■ **About this task**
Beginning at the line that includes "stitution reste possible" in the entries below, print each line exactly as it appears, through the last one.

※ ※ ※

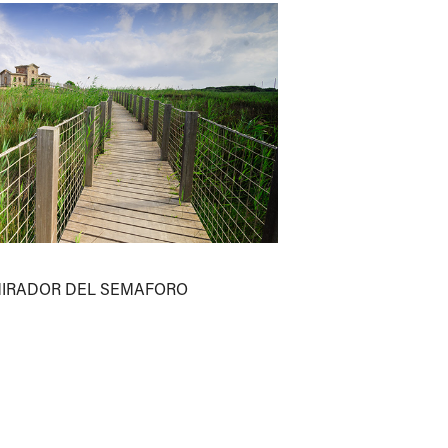
MIRADOR DEL SEMAFORO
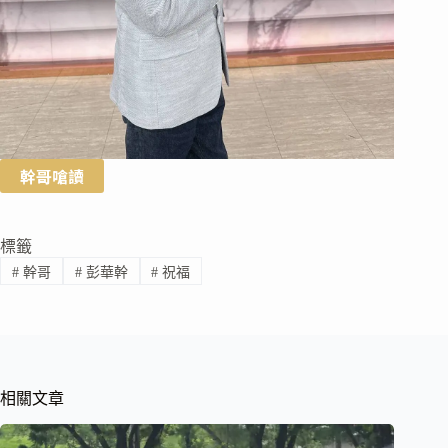
幹哥嗆讀
標籤
#
幹哥
#
彭華幹
#
祝福
相關文章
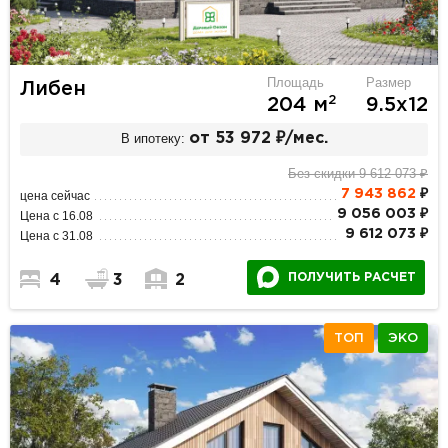
Площадь
Размер
Либен
2
204 м
9.5х12
В ипотеку:
от 53 972 ₽/мес.
Без скидки 9 612 073 ₽
7 943 862
₽
цена сейчас
9 056 003 ₽
Цена с 16.08
9 612 073 ₽
Цена с 31.08
ПОЛУЧИТЬ РАСЧЕТ
4
3
2
ТОП
ЭКО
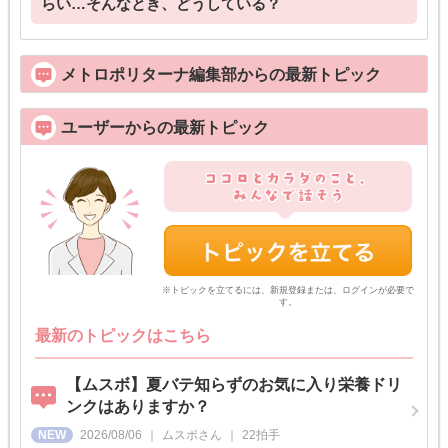
らい…そんなとき、どうしている？
メトロポリターナ編集部からの最新トピック
ユーザーからの最新トピック
※トピックを立てるには、新規登録または、ログインが必要で
す。
最新のトピックはこちら
【ムスボ】夏バテ知らずのお気に入り栄養ドリ
ンクはありますか？
2026/08/06
ムスボ
さん
22
拍手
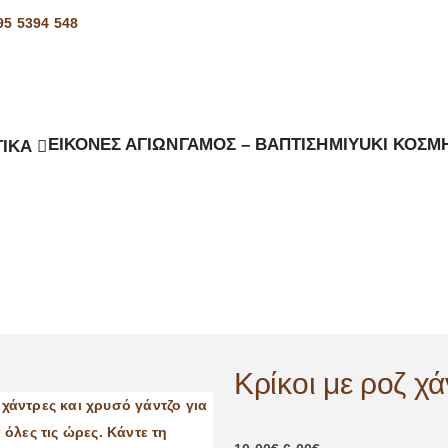
95 5394 548
ΕΙΚΌΝΕΣ ΑΓΊΩΝ
ΓΆΜΟΣ – ΒΆΠΤΙΣΗ
MIYUKI ΚΟΣΜ
ΙΚΆ
Κρίκοι με ροζ χά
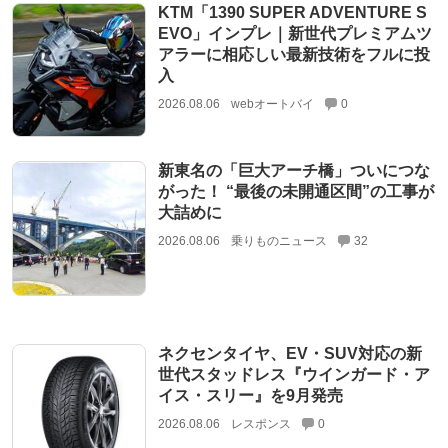
KTM「1390 SUPER ADVENTURE S
EVO」インプレ｜新世代プレミアムツ
アラーに相応しい最新技術をフルに投
入
2026.08.06
webオートバイ
0
新東名の「巨大アーチ橋」ついにつな
がった！ “最後の未開通区間”の工事が
大詰めに
2026.08.06
乗りものニュース
32
ネクセンタイヤ、EV・SUV対応の新
世代スタッドレス『ウインガード・ア
イス・スリー』を9月発売
2026.08.06
レスポンス
0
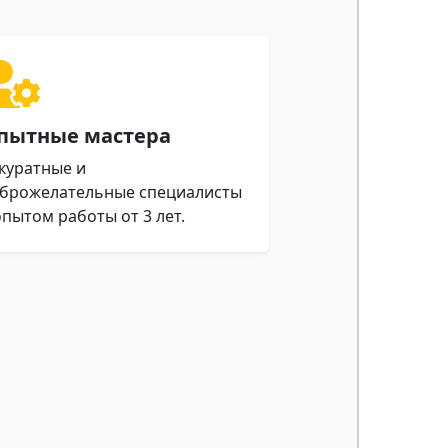
пытные мастера
куратные и
брожелательные специалисты
опытом работы от 3 лет.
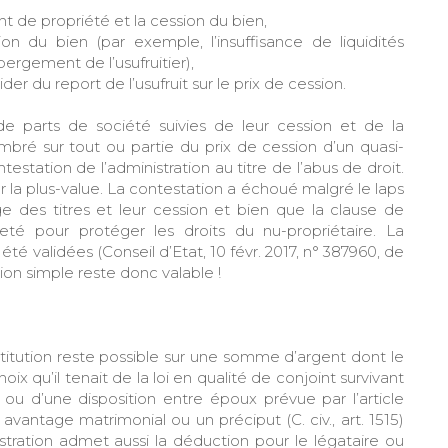
de propriété et la cession du bien,
on du bien (par exemple, l’insuffisance de liquidités
ergement de l’usufruitier),
der du report de l’usufruit sur le prix de cession.
de parts de société suivies de leur cession et de la
embré sur tout ou partie du prix de cession d’un quasi-
testation de l’administration au titre de l’abus de droit.
 la plus-value. La contestation a échoué malgré le laps
e des titres et leur cession et bien que la clause de
reté pour protéger les droits du nu-propriétaire. La
été validées (Conseil d’Etat, 10 févr. 2017, n° 387960, de
ion simple reste donc valable !
stitution reste possible sur une somme d’argent dont le
hoix qu’il tenait de la loi en qualité de conjoint survivant
) ou d’une disposition entre époux prévue par l’article
avantage matrimonial ou un préciput (C. civ., art. 1515)
tration admet aussi la déduction pour le légataire ou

※ ※ ※

■ **Task solution**
stitution reste possible sur une somme d’argent dont le
hoix qu’il tenait de la loi en qualité de conjoint survivant
) ou d’une disposition entre époux prévue par l’article
avantage matrimonial ou un préciput (C. civ., art. 1515)
tration admet aussi la déduction pour le légataire ou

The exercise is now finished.